Last year, Khizr and Ghazala Khan took the stage at the Democratic National Convention to accuse then-candidate Trump of disrespecting the memory of their son, Capt. Humayun Khan, a Muslim American who had been killed in Iraq, by suggesting that Muslims be barred from entering the country. It was a stunning and emotional speech — and Trump’s handling of it kept the family and the story in the news for days as he kept adding new areas of critique.
His first response was to praise the Khans’ son, while stating that the parents had “no right to stand in front of millions of people and claim I have never read the Constitution, (which is false) and say many other inaccurate things.”

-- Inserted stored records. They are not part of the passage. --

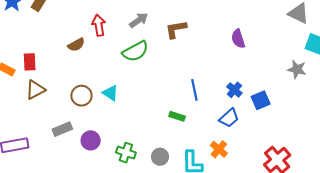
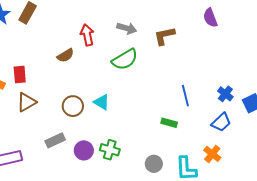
gray arrow: (139, 20) -> (127, 28), turned 54
purple semicircle: (238, 39) -> (210, 18), moved
green cross: (126, 153) -> (110, 150), moved

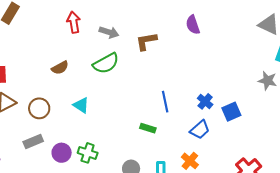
red arrow: (87, 35) -> (74, 22), moved
brown semicircle: (65, 55) -> (60, 68), moved
brown circle: (73, 106) -> (39, 108), moved

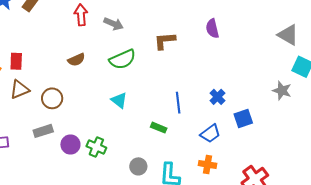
red arrow: (74, 22) -> (81, 15), moved
gray arrow: (109, 32) -> (114, 24), moved
blue cross: (205, 101) -> (217, 97), moved
cyan triangle: (81, 105) -> (119, 100), moved
orange cross: (190, 161) -> (208, 164), moved, turned -36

He then went on television and said of Ghazala Khan — who didn’t speak during the convention — “maybe she wasn’t allowed to have anything to say,” a clear insinuation about the status of women in some Muslim places. Ghazala Khan spoke out in response, by way of an opinion piece in this paper.
Trump summarized his thinking in a tweet.
I was viciously attacked by Mr. Khan at the Democratic Convention. Am I not allowed to respond? Hillary voted for the Iraq war, not me!— Donald J. Trump (@realDonaldTrump) July 31, 2016
He was, of course, welcome to do whatever he wanted. It’s just that the response from the public might not be favorable. (In fact, it wasn’t; three-quarters of those polled by The Post and ABC disapproved of Trump’s response to the Khans.)
Trump can’t help it. Even before the election, that was clear to the public, which consistently questioned his temperament. But both the Khan dispute and Trump’s response to the deaths of soldiers in Niger are examples of Trump’s instinctive defensiveness working against his long-term benefit.
What’s remarkable is that Trump didn’t learn this lesson last year.